A mistake that many newcomers make is in the kind of jobs they apply for. When I first landed in Canada my résumé was impressive, but got me no interviews.

My wife and I looked at our résumés from the point of view of potential employers. Even I would not want to hire as a law clerk someone who told me in his résumé that he had headed a litigation department in a large law firm in Kenya. I would not want to invest time, energy and money in training the guy, only for him to jump ship the first opportunity he got. The employers were not being unfair. They were doing what any reasonable person in their place would do.

And we avoided the ‘negative-people’ or the ‘put-me-downers’ as my wife called them. When our neighbours asked us how we were doing, we truthfully told them that we were happy because:

  • We had decided to immigrate to Canada and we were here.
  • We had a home and food on the table;
  • We had employment, maybe not in our own fields, but it paid the bills.
  • We were healthy and safe.
  • We were doing what we needed to do to re-qualify and to better ourselves.

After a couple of months at Walmart, I was jumping with joy when I got a temporary assignment at TD Bank’s mortgage centre, as a Customer Service Representative on the lawyer’s helpline. So when mortgage instructions were sent out to the lawyer and he did not understand certain conditions, he would call the lawyers’ helpline and speak to Shaffi q. I used the time between calls to study for my exams.

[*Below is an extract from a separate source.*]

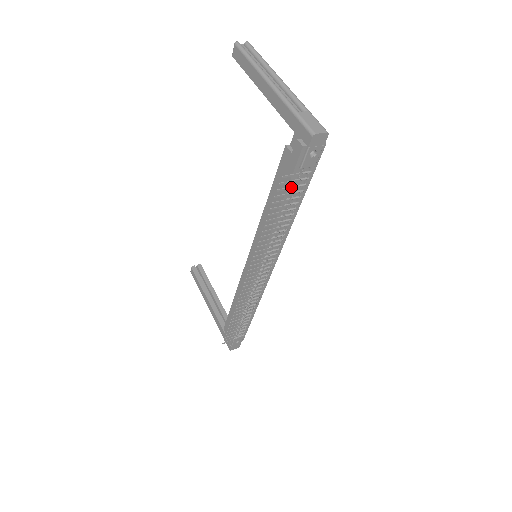
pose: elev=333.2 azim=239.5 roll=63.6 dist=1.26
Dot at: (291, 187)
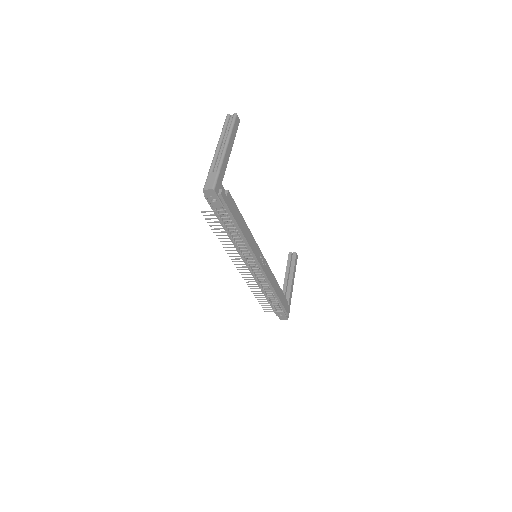
Dot at: (214, 218)
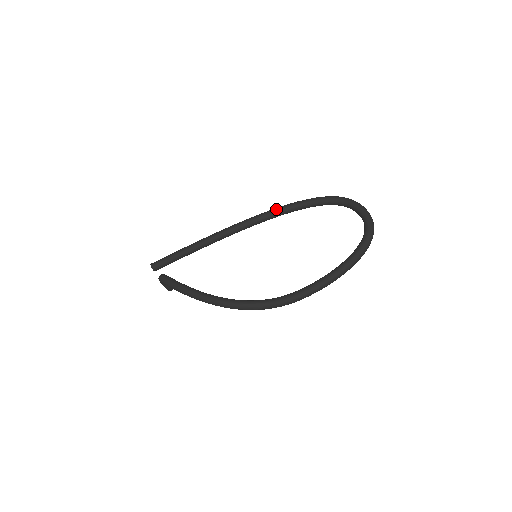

My supervisor at TD Bank was very supportive and encouraged me to apply for other positions within the Bank. I slowly progressed within TD Bank, first into a permanent position, and then as a Team Leader in the In-House Registration Department.

My wife gave up a permanent position at Futureshop to take on a temporary assignment at George Brown College, which also turned into a permanent position and she continues to rise through the ranks in the college.

Advice for Others

Be prepared to take risks. Set your goals and then work towards them. What I find is that many immigrants get comfortable and do not want to risk losing that comfort to aim higher. The doctor working as a cashier at Shoppers Drug Mart is still there because he says he cannot afford to pay to re-qualify and he needs the income to sustain his family. True. But he can afford to go on a vacation every year. He can afford a new car.

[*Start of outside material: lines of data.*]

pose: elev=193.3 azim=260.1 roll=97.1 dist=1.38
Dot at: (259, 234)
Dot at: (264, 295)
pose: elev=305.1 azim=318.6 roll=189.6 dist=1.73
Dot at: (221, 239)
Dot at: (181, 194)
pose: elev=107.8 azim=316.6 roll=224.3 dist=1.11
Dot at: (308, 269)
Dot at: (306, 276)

And yet every chance that he gets, he complains about lack of opportunities for skilled professionals like himself.

I would be lying if I told you what I went through was easy. It wasn’t.

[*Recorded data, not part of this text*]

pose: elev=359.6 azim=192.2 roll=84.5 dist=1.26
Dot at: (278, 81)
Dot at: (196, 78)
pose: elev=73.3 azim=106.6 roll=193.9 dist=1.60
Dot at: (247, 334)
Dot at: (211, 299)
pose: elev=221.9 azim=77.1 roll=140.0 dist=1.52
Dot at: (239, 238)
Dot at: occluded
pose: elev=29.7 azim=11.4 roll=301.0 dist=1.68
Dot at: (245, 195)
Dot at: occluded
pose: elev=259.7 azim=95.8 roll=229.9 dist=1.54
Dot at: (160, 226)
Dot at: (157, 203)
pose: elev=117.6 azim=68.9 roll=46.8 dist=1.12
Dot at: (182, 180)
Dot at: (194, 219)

Having practised as a lawyer, it was difficult to ‘go back to the books’. On the weekends and after work, I had errands to run, chores to do and wanted to spend time with my growing family. But I had my wife behind me, pushing me along, insisting that I go to the library every Saturday to do some studying.

Once I completed my accreditation process with the Law Society, I applied for positions with law firms. But instead of applying to the large or top tier firms, I targeted the smaller, sole practitioner law firms. At this point in my life, the hands-on experience was more valuable than a higher salary. Knowing I would have to start from the bottom of the ladder, I applied for the position of law clerk. I told the interviewer that he would get a qualified lawyer for the price of a law clerk. I kept my expectations low. I did not ask for unrealistic salaries because of my experience as a lawyer. Instead, I told my potential employer what my goals were and that I was working toward my Canadian qualification. My honesty paid off. I soon found employment as a real estate clerk at a law firm in Brampton.

I articled with the same firm and upon completion of my Bar exams, I was called to the Bar of Ontario in June 2007 – four years, 11 months and 12 days after I immigrated to Canada.

I am today an associate at Aylesworth, a firm that has been in existence since 1861. People I know are saying, oh, he is lucky; he got a job with a Bay Street law firm. And to them, I say it is not luck. It was positive thinking, a supportive family and hard work. We made many sacrifices and kept our focus on our goal.

We listened to ourselves, not to the ‘put-medowners’. We reminded ourselves constantly of why we were here. And we made the extra effort to enjoy what we had.

And we are teaching our daughters to appreciate that you can wash anything off your hands, except blood.